[Collected material]:

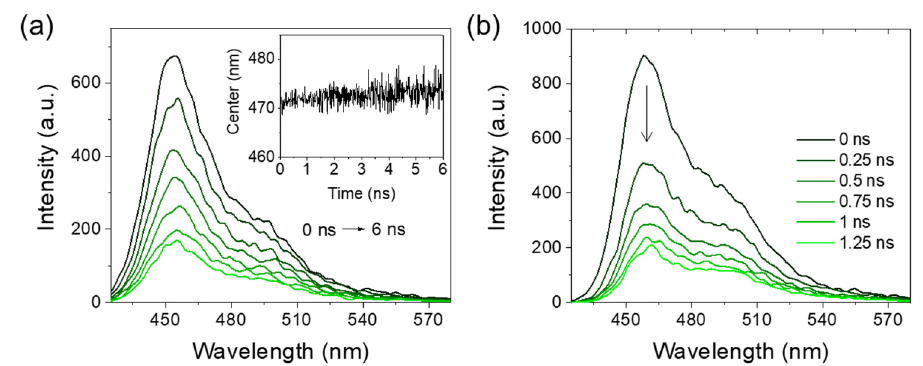
Figure 4. Time-resolved emission spectra (TRES) of ( a ) Al 2 O 3 :OHCCA free and ( b ) Al 2 O 3 :OHCCA agg . The inset of ( a ) shows the first moment (center wavelength weighted by fluorescence intensity) of TRES as a function of time. The excitation wavelength was 400 nm.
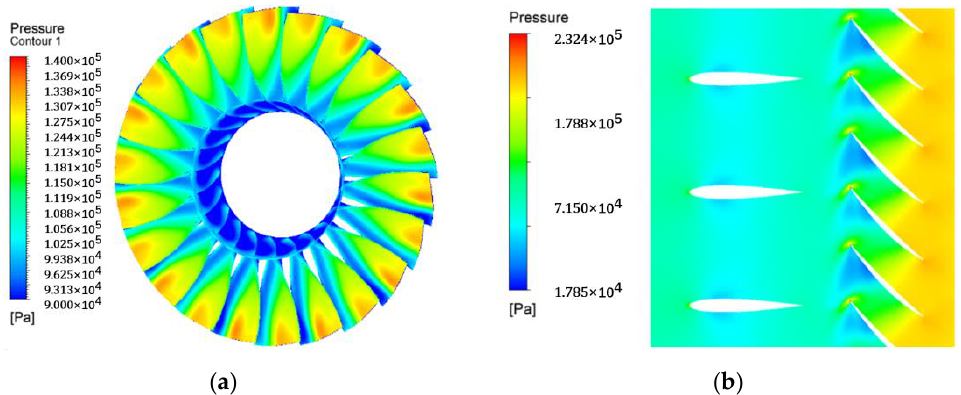
Figure 4. The ( a ) cloud picture of the pressure field behind the rotor blade; ( b ) cloud picture of static pressure field distribution at 50% blade height.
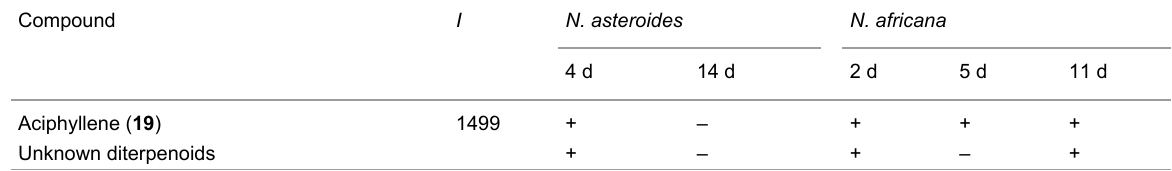
Table 6: Volatiles released by Nocardia asteroides and N. africana grown in the 7H9 broth medium. a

[What is required]:
Your copy should hold each line above exactly and no pictures at all.

[Output below]:
Figure 4. Time-resolved emission spectra (TRES) of ( a ) Al 2 O 3 :OHCCA free and ( b ) Al 2 O 3 :OHCCA agg . The inset of ( a ) shows the first moment (center wavelength weighted by fluorescence intensity) of TRES as a function of time. The excitation wavelength was 400 nm.
Figure 4. The ( a ) cloud picture of the pressure field behind the rotor blade; ( b ) cloud picture of static pressure field distribution at 50% blade height.
Table 6: Volatiles released by Nocardia asteroides and N. africana grown in the 7H9 broth medium. a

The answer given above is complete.